Central Election Commission
- CEC Logo

Election commission overview
- Formed: 18 April 2000; 26 years ago
- Jurisdiction: Republic of Kosovo
- Status: Independent regulatory agency
- Headquarters: Pristina, Kosovo
- Election commission executives: Commissioner, Kreshnik Radoniqi; Deputy Commissioner, Valmir Elezi;
- Website: kqz-ks.org

= Central Election Commission (Kosovo) =

Independent body overseeing elections in Kosovo

The Central Election Commission (Komisioni Qendror i Zgjedhjeve, Централна Изборна Комисија), abbreviated in English as CEC, in Albanian as KQZ and in Serbian as ЦИК/CIK, is the permanent, independent, non-partisan election commission responsible for conducting parliamentary, local elections, and referendums in the Republic of Kosovo. It also oversees political parties, government bodies, and the media to ensure electoral laws are upheld.

The commission consists of the Commissioner, the Deputy Commissioner, the Regulatory Commission, and the Commission for Complaints and Sanctions.

==Responsibilities and objectives==
CEC's main objective is to ensure free, fair, and transparent elections. Responsibilities include:
- Organizing general and local elections, as well as referendums.
- Certifying political parties and candidates for elections.
- Monitoring campaign financing and political party funding.
- Training electoral staff and local commission members.
- Informing the public about electoral processes.

CEC also supervises local election commissions and has authority to enforce the Electoral Code.

==Organization==
The Central Election Commission was originally established by the amended UNMIK Regulation 2000/21 of 18 April 2000 and was responsible for administering elections in Kosovo. The chairperson was the Deputy Special Representative of the Secretary-General (PSSP) for Institution Building, Head of the OSCE Mission, Ambassador Werner Wnendt. Two of the local commissioners were non-political and represented NGOs focused on human rights and persons with physical and mental disabilities. Commissioners were appointed based on professional qualifications, as the work of the CEC was technical, independent, and neutral. Decisions were taken by consensus, and if consensus was not reached, the chairperson could take the final and binding decision.

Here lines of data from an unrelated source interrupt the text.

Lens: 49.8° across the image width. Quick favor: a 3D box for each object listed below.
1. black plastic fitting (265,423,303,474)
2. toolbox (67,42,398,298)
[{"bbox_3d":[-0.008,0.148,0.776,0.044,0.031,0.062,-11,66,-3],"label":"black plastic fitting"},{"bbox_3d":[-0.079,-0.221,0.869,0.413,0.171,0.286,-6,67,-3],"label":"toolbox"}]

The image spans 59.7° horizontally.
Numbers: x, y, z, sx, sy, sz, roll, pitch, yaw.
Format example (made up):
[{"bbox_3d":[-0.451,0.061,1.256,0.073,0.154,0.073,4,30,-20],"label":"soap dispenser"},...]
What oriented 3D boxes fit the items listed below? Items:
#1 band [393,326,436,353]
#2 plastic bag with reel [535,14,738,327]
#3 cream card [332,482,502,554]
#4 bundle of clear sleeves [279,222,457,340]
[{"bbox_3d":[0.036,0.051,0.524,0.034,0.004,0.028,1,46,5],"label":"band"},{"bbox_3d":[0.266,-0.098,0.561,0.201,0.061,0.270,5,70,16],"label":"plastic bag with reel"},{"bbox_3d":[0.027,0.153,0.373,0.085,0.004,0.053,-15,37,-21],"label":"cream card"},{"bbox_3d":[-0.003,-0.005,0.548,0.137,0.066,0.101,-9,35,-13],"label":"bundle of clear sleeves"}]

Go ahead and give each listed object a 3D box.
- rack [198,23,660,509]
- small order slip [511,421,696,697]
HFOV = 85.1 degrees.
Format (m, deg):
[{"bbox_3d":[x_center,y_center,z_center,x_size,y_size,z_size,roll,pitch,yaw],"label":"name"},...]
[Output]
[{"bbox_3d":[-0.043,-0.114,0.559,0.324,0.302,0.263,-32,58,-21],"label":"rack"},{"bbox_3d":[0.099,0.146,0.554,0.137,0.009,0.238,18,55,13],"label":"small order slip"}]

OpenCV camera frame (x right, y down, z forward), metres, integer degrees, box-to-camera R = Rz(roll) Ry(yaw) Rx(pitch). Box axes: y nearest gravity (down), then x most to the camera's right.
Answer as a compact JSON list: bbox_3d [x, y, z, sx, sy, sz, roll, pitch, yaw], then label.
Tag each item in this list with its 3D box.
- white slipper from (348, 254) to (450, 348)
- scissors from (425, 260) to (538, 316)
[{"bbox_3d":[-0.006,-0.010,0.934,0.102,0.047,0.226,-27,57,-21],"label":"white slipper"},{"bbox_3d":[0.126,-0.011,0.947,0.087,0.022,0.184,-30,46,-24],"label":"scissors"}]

After the declaration of Kosovo's independence, the CEC was established in accordance with Article 139 of the Constitution of Kosovo and functions as a permanent and independent body.

===Composition===
CEC consists of eleven (11) members: the Commissioner and ten (10) additional members.
- The Commissioner is appointed by the President of Kosovo and is selected among judges of the Supreme Court. The term of the Commissioner is seven (7) years, starting from the official appointment notification.
- The other ten members are appointed based on nominations from the six (6) largest parliamentary groups of the Assembly of Kosovo, and four (4) members represent the minority communities in Kosovo.

===Councils of the CEC===
For internal management, CEC has established five (5) permanent councils, each responsible for specific areas and reporting recommendations, reports, and conclusions to the full commission:
- Council for External Relations
- Council for Personnel
- Council for Budget and Finance
- Council for Legal Affairs
- Council for Electoral Operations

===Secretariat===
The Secretariat supports CEC in executing its responsibilities, implements commission decisions, prepares reports and recommendations, and provides necessary administrative assistance. It also assists CEC in performing its functions in compliance with electoral regulations.

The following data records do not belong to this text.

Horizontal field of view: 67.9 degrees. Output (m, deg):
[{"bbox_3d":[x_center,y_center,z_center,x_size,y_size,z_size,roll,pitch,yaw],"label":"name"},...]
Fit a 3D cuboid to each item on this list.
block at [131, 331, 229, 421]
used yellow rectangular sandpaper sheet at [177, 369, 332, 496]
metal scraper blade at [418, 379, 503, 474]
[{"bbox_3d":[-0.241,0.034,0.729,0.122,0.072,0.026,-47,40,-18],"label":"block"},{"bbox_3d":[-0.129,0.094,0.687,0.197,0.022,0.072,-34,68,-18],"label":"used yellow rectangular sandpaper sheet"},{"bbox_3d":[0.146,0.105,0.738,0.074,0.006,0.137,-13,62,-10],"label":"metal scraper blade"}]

===Office for Political Party Registration===
The Office for Political Party Registration operates as part of the Secretariat and is responsible for the registration and monitoring of political parties.

===Commissioner===
The Commissioner directs the civil service of CEC, represents the commission, and monitors all electoral subjects, government bodies, and media organizations.

Responsibilities include:
- Day-to-day administration of the commission
- Supervising electoral procedures
- Appointing and dismissing members of local election commissions
- Organizing and conducting elections
- Monitoring party finances and public institutions during campaigns
- Informing the public
- Administering the CEC budget
- Reporting to the Assembly of Kosovo

===Deputy Commissioner===
The Deputy Commissioner assists the Commissioner and oversees specific tasks, including election technology implementation and administrative support.

===Regulatory Commission===
Composed of five (5) members appointed by the Assembly of Kosovo, responsible for passing regulations, overseeing election conduct, monitoring media, and enforcing compliance with electoral laws.

===Commission for Complaints and Sanctions===
A collegial body of five (5) members, handling complaints against the Commissioner, local commissions, or electoral subjects. It has authority to invalidate election results in specific cases and impose sanctions.